Casting Rhona Mitra in the lead was not such a bad decision, but I think even someone of her limited talent would still regret being associated with this debacle. Probably more famous for being one of the original models for the Tomb Raider video games, than for the few movie roles she's had since (Hollow Man cameo, Highwayman) she is, oddly enough, far from the worst thing about this movie. Sure, her characters is preposterous, her actions even more so - particularly towards the end - and if she can't outrun a 70s Police Rover in a 200+ mph Bentley then she doesn't really deserve to be driving one (although that may be the case for many Bentley owners out there), but she can clearly provide a Michelle Rodriguez-level of female butt-kicking. She may have even, dare I say it, made a better live-action Tomb Raider.
Why Bob Hoskins signed up for this nonsense is beyond me, although he (or at least his character) appears to be suitably perpetually angry about the situation he is in. With his hands tied as the Major's commanding officer, he suffers under the corrupt manipulation of a misguided Prime Minister (sorry but Sudanese Alexander “Syriana” Siddiq - even in 30 years' time - isn't likely to become a Western PM, however wrong that may be) and his coldly calculating right-hand-man (David “Wanted” O'Hara). Sean Pertwee puts in a worthless cameo, probably to lend his name to the credibility of this dismal affair as a thankyou to the man who gave him one o the best roles he has had in the last decade - in Dog Soldiers. And Malcolm McDowell appears to have cultivated that Albert Finney-style Port-nose look, grumbling and mumbling through his lines - once again one can only assume - purely to get his cheque. His narration is just one example of how badly this movie went wrong - if it needed such an extensive explanation then clearly it was not telling the story correctly for the medium of film.

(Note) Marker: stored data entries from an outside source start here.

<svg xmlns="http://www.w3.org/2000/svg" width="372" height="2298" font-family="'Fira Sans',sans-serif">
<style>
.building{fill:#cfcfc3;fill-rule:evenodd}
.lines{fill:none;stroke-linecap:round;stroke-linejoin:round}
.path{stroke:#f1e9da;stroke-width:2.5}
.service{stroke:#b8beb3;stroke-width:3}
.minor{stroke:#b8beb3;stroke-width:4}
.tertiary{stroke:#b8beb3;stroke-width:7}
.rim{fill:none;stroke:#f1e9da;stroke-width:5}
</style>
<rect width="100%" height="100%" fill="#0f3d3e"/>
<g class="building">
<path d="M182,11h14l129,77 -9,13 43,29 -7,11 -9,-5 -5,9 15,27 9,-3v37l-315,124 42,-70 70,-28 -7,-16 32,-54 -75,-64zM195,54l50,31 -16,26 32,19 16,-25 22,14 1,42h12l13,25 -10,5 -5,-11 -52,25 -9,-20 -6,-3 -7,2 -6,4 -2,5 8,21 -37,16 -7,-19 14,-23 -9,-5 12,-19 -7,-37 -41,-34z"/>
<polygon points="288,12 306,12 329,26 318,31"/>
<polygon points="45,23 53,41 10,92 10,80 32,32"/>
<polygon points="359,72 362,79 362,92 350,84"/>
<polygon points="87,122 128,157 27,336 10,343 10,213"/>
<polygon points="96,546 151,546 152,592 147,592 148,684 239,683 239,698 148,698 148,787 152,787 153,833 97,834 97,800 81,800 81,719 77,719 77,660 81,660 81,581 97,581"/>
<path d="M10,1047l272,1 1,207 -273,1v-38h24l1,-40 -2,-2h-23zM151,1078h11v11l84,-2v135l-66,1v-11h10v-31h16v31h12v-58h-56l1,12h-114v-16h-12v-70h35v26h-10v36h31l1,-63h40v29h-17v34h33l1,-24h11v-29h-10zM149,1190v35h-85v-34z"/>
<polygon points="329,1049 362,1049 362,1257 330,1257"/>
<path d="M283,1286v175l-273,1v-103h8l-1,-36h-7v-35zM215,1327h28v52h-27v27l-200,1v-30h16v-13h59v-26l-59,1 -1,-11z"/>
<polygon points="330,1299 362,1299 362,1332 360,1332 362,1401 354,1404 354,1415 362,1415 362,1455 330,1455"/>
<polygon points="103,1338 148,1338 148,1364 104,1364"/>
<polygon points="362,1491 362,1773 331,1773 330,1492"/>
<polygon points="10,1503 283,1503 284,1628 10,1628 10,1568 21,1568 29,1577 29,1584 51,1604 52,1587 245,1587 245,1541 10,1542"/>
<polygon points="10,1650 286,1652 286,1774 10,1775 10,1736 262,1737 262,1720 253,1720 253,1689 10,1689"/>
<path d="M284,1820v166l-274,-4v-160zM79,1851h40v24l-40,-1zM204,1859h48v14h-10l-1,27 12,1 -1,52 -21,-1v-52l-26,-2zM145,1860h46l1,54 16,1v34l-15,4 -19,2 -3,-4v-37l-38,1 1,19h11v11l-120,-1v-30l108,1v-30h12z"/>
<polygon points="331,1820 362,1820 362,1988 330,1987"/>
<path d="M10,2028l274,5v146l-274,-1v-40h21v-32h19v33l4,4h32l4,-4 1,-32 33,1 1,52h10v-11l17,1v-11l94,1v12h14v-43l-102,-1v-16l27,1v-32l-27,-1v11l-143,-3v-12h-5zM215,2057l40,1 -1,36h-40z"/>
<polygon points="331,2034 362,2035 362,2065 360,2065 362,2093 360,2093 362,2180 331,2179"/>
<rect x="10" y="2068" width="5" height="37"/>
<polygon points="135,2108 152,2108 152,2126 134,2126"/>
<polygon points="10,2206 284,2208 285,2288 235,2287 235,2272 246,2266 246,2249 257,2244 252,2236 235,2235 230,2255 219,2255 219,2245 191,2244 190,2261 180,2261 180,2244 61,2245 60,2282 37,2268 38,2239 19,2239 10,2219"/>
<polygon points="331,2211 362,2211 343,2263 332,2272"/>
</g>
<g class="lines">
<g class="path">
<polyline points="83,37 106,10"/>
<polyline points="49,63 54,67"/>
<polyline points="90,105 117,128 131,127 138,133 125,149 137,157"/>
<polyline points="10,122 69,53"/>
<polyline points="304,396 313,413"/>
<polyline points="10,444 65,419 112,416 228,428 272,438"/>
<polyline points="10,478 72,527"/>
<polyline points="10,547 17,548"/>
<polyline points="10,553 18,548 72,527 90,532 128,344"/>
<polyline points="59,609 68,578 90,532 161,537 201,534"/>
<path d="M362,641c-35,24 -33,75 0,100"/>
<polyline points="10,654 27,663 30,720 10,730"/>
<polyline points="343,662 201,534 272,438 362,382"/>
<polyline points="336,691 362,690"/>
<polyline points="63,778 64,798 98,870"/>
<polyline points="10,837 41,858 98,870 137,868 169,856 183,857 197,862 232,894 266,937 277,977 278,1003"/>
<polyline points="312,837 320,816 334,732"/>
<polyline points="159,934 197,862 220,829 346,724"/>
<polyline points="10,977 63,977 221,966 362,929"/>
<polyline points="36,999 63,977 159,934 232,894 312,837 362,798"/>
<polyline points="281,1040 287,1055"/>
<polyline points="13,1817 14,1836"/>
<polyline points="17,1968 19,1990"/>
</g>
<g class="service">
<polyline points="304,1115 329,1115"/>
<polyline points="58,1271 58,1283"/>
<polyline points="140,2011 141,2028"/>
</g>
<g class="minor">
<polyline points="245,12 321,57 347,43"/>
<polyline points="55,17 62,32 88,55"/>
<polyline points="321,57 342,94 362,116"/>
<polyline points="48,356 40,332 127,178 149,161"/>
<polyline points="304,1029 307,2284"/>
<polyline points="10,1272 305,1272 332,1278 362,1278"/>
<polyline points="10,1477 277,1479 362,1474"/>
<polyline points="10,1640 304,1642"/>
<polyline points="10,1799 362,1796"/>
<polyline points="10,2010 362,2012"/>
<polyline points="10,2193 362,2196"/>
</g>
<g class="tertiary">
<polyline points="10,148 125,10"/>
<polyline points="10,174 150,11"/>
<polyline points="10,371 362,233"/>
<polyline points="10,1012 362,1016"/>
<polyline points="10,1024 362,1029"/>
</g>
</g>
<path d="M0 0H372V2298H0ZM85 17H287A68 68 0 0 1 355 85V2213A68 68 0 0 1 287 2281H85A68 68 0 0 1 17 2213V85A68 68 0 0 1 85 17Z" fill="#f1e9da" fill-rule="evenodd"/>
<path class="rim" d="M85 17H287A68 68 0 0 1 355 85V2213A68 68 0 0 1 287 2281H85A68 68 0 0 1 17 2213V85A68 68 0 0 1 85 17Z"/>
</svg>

The end result is a terrible movie with an incoherent story, a horribly and painfully clichéd script that is never once brought alive by the bunch of average-to-good actors who put in average-to-bad performances in their roles as characters that nobody will like - whether good or bad. The villain is like a cross between Iggy Pop and Mad Max 2's Vernon Wells, the action is downright pathetic, the car chase is annoying, the horror is pointless, the soundtrack ranges from Fine Young Cannibals to Frankie Goes to Hollywood and the movie is basically one of the worst movies that I have seen in a long time. And I have seen all of Steven Seagal's straight-to-DVD productions.
By the closing credits all you're left with is a bunch of unanswered questions - how a wall can possibly contain a population of people who (we can only assume) have access to artillery and boats and aircraft, why the team is sent in by land when they could have been dropped in by chopper and saved themselves a whole world of pain, how come a short jaunt through a tunnel takes you back in time several hundred years and why people would ever choose to become PART TIME cannibals. The list never ends and however much you can try and suspend disbelief for some of these preposterous ideas, nobody has the stamina to ignore all of the glaring impossibilities. Especially when you're better off watching any of the Mad Max movies (even the third one) or Escape from New York instead. Now, is there anything redeeming about it? Well, frankly, no. Even as popcorn nonsense goes, it is just unpleasant and vapid. Go watch Aliens, Mad Max 2, Escape from New York, Outbreak, Excalibur, Resident Evil and Underworld back-to-back and - trust me - you've probably covered all your bases. And you would have saved yourself having to endure this incoherent, unpalatable mix of bits from all of the above. Because unless you're really drunk and/or really - really, really - easily entertained, this is one wasted chunk of your life that you just won't be able to get back.